PROMPT: Search the records for the string "left", then copy each line that has it.

EXTRACTED RECORDS:

#####

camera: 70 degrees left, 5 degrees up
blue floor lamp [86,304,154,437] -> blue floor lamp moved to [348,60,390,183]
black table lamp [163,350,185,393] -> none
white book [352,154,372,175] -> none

#####

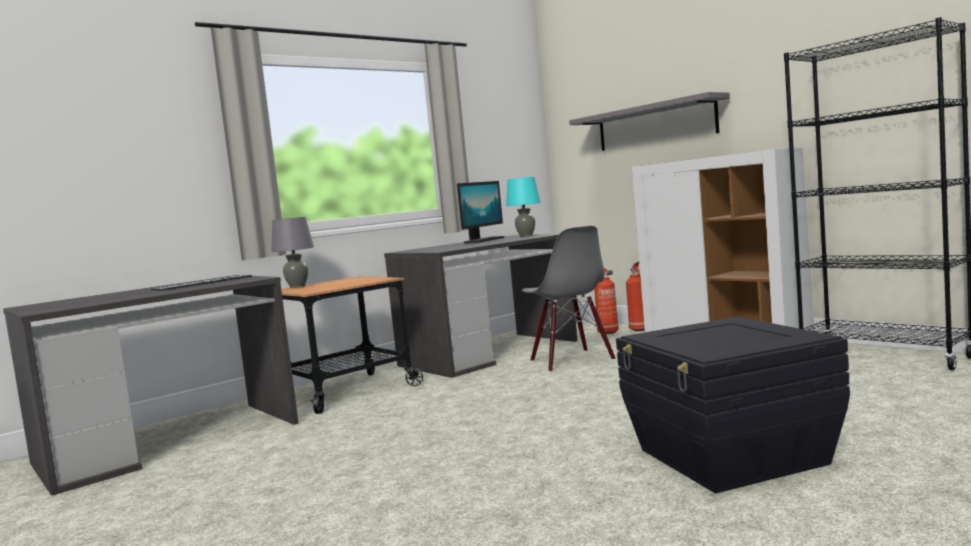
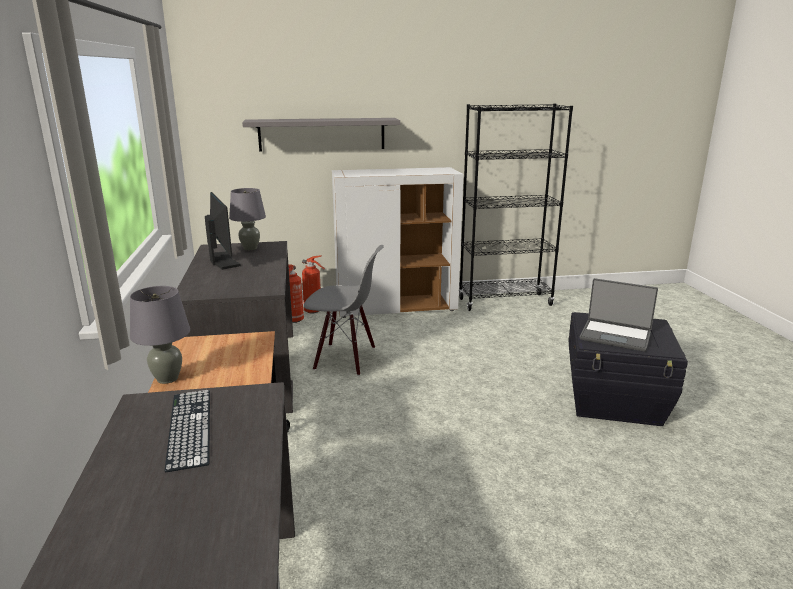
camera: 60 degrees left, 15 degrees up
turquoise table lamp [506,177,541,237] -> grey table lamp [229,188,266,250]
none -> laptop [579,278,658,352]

#####

EXERCISE OUTPUT:
camera: 70 degrees left, 5 degrees up
camera: 60 degrees left, 15 degrees up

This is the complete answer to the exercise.